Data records
<<<<
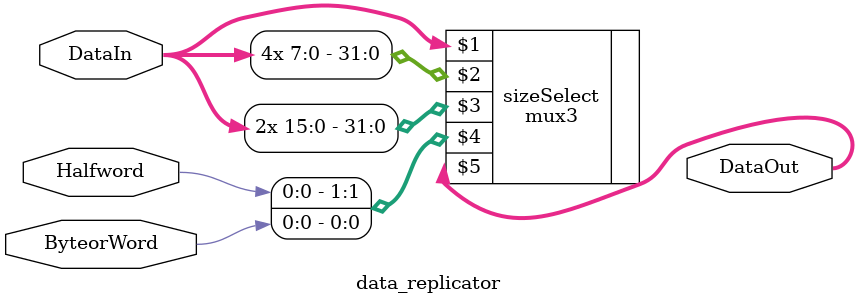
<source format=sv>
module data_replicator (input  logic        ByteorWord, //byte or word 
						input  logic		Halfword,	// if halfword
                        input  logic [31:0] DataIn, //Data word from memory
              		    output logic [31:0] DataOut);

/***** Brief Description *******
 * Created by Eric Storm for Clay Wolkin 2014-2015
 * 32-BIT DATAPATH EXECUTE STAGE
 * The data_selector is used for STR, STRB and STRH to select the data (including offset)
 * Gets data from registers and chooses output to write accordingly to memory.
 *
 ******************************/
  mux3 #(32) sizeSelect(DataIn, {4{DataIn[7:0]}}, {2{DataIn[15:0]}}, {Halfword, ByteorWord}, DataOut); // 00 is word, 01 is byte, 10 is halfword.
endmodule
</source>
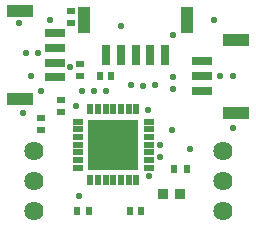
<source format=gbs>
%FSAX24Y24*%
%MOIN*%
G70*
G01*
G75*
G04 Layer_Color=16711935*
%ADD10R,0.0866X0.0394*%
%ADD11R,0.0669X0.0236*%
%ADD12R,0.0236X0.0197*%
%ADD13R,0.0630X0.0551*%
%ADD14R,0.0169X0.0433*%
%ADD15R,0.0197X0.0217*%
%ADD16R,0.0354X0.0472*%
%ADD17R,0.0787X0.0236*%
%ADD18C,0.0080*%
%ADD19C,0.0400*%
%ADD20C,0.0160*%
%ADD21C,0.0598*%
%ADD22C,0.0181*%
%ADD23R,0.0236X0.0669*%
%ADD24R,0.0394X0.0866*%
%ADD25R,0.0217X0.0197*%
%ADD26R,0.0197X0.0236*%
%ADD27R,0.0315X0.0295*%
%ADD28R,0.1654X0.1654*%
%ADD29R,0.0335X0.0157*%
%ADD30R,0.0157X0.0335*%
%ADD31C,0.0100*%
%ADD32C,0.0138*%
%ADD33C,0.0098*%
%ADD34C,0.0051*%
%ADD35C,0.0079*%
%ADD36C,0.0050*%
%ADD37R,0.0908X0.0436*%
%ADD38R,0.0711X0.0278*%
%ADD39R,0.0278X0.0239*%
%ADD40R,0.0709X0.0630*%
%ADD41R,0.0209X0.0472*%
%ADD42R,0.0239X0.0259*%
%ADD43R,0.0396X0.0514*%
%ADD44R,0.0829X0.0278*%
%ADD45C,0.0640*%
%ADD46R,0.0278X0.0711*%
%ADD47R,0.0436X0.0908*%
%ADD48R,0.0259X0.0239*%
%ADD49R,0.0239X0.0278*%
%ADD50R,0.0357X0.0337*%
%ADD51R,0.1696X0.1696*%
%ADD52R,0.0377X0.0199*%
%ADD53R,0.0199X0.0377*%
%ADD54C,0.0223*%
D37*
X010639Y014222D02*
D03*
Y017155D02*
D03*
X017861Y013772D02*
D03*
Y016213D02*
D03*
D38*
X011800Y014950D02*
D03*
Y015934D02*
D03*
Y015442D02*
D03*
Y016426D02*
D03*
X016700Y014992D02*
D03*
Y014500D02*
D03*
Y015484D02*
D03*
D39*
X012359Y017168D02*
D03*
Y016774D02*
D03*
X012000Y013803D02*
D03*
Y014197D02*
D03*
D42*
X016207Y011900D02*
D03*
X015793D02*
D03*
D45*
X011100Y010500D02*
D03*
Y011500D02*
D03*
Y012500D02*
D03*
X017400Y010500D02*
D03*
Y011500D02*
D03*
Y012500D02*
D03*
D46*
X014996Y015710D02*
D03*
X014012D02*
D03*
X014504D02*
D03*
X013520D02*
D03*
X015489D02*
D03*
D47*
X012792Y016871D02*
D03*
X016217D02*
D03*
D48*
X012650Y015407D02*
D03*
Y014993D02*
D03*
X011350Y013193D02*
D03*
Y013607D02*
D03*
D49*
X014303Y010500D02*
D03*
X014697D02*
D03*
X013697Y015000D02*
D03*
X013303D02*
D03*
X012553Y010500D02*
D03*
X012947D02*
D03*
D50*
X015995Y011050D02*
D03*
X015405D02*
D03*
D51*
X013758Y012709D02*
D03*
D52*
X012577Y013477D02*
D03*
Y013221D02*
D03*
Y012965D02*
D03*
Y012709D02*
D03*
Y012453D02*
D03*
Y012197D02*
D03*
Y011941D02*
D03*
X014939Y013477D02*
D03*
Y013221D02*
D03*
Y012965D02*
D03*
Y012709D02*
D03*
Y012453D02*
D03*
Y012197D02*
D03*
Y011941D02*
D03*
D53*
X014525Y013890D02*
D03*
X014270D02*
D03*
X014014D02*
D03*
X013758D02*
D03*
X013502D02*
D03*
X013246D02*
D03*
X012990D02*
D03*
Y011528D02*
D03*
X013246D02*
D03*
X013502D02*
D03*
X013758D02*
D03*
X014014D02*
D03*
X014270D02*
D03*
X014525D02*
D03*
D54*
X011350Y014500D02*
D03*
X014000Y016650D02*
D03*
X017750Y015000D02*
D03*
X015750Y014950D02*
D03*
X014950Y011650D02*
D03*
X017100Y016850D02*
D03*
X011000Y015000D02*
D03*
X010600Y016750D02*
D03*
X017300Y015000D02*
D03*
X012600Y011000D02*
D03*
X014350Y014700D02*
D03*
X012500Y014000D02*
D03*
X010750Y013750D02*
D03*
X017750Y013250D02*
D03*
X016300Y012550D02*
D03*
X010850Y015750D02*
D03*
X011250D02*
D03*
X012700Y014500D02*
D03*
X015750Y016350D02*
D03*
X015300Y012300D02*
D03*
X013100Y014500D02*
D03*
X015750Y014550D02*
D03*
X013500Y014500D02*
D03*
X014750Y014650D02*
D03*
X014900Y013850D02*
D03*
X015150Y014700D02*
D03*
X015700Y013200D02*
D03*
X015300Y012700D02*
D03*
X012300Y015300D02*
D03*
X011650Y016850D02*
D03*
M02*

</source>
>>>>
For this exercise, transcribe the entries above exactly, without any pictures.

<source format=sv>
module data_replicator (input  logic        ByteorWord, //byte or word 
						input  logic		Halfword,	// if halfword
                        input  logic [31:0] DataIn, //Data word from memory
              		    output logic [31:0] DataOut);

/***** Brief Description *******
 * Created by Eric Storm for Clay Wolkin 2014-2015
 * 32-BIT DATAPATH EXECUTE STAGE
 * The data_selector is used for STR, STRB and STRH to select the data (including offset)
 * Gets data from registers and chooses output to write accordingly to memory.
 *
 ******************************/
  mux3 #(32) sizeSelect(DataIn, {4{DataIn[7:0]}}, {2{DataIn[15:0]}}, {Halfword, ByteorWord}, DataOut); // 00 is word, 01 is byte, 10 is halfword.
endmodule
</source>
<source format=gbs>
%FSAX24Y24*%
%MOIN*%
G70*
G01*
G75*
G04 Layer_Color=16711935*
%ADD10R,0.0866X0.0394*%
%ADD11R,0.0669X0.0236*%
%ADD12R,0.0236X0.0197*%
%ADD13R,0.0630X0.0551*%
%ADD14R,0.0169X0.0433*%
%ADD15R,0.0197X0.0217*%
%ADD16R,0.0354X0.0472*%
%ADD17R,0.0787X0.0236*%
%ADD18C,0.0080*%
%ADD19C,0.0400*%
%ADD20C,0.0160*%
%ADD21C,0.0598*%
%ADD22C,0.0181*%
%ADD23R,0.0236X0.0669*%
%ADD24R,0.0394X0.0866*%
%ADD25R,0.0217X0.0197*%
%ADD26R,0.0197X0.0236*%
%ADD27R,0.0315X0.0295*%
%ADD28R,0.1654X0.1654*%
%ADD29R,0.0335X0.0157*%
%ADD30R,0.0157X0.0335*%
%ADD31C,0.0100*%
%ADD32C,0.0138*%
%ADD33C,0.0098*%
%ADD34C,0.0051*%
%ADD35C,0.0079*%
%ADD36C,0.0050*%
%ADD37R,0.0908X0.0436*%
%ADD38R,0.0711X0.0278*%
%ADD39R,0.0278X0.0239*%
%ADD40R,0.0709X0.0630*%
%ADD41R,0.0209X0.0472*%
%ADD42R,0.0239X0.0259*%
%ADD43R,0.0396X0.0514*%
%ADD44R,0.0829X0.0278*%
%ADD45C,0.0640*%
%ADD46R,0.0278X0.0711*%
%ADD47R,0.0436X0.0908*%
%ADD48R,0.0259X0.0239*%
%ADD49R,0.0239X0.0278*%
%ADD50R,0.0357X0.0337*%
%ADD51R,0.1696X0.1696*%
%ADD52R,0.0377X0.0199*%
%ADD53R,0.0199X0.0377*%
%ADD54C,0.0223*%
D37*
X010639Y014222D02*
D03*
Y017155D02*
D03*
X017861Y013772D02*
D03*
Y016213D02*
D03*
D38*
X011800Y014950D02*
D03*
Y015934D02*
D03*
Y015442D02*
D03*
Y016426D02*
D03*
X016700Y014992D02*
D03*
Y014500D02*
D03*
Y015484D02*
D03*
D39*
X012359Y017168D02*
D03*
Y016774D02*
D03*
X012000Y013803D02*
D03*
Y014197D02*
D03*
D42*
X016207Y011900D02*
D03*
X015793D02*
D03*
D45*
X011100Y010500D02*
D03*
Y011500D02*
D03*
Y012500D02*
D03*
X017400Y010500D02*
D03*
Y011500D02*
D03*
Y012500D02*
D03*
D46*
X014996Y015710D02*
D03*
X014012D02*
D03*
X014504D02*
D03*
X013520D02*
D03*
X015489D02*
D03*
D47*
X012792Y016871D02*
D03*
X016217D02*
D03*
D48*
X012650Y015407D02*
D03*
Y014993D02*
D03*
X011350Y013193D02*
D03*
Y013607D02*
D03*
D49*
X014303Y010500D02*
D03*
X014697D02*
D03*
X013697Y015000D02*
D03*
X013303D02*
D03*
X012553Y010500D02*
D03*
X012947D02*
D03*
D50*
X015995Y011050D02*
D03*
X015405D02*
D03*
D51*
X013758Y012709D02*
D03*
D52*
X012577Y013477D02*
D03*
Y013221D02*
D03*
Y012965D02*
D03*
Y012709D02*
D03*
Y012453D02*
D03*
Y012197D02*
D03*
Y011941D02*
D03*
X014939Y013477D02*
D03*
Y013221D02*
D03*
Y012965D02*
D03*
Y012709D02*
D03*
Y012453D02*
D03*
Y012197D02*
D03*
Y011941D02*
D03*
D53*
X014525Y013890D02*
D03*
X014270D02*
D03*
X014014D02*
D03*
X013758D02*
D03*
X013502D02*
D03*
X013246D02*
D03*
X012990D02*
D03*
Y011528D02*
D03*
X013246D02*
D03*
X013502D02*
D03*
X013758D02*
D03*
X014014D02*
D03*
X014270D02*
D03*
X014525D02*
D03*
D54*
X011350Y014500D02*
D03*
X014000Y016650D02*
D03*
X017750Y015000D02*
D03*
X015750Y014950D02*
D03*
X014950Y011650D02*
D03*
X017100Y016850D02*
D03*
X011000Y015000D02*
D03*
X010600Y016750D02*
D03*
X017300Y015000D02*
D03*
X012600Y011000D02*
D03*
X014350Y014700D02*
D03*
X012500Y014000D02*
D03*
X010750Y013750D02*
D03*
X017750Y013250D02*
D03*
X016300Y012550D02*
D03*
X010850Y015750D02*
D03*
X011250D02*
D03*
X012700Y014500D02*
D03*
X015750Y016350D02*
D03*
X015300Y012300D02*
D03*
X013100Y014500D02*
D03*
X015750Y014550D02*
D03*
X013500Y014500D02*
D03*
X014750Y014650D02*
D03*
X014900Y013850D02*
D03*
X015150Y014700D02*
D03*
X015700Y013200D02*
D03*
X015300Y012700D02*
D03*
X012300Y015300D02*
D03*
X011650Y016850D02*
D03*
M02*

</source>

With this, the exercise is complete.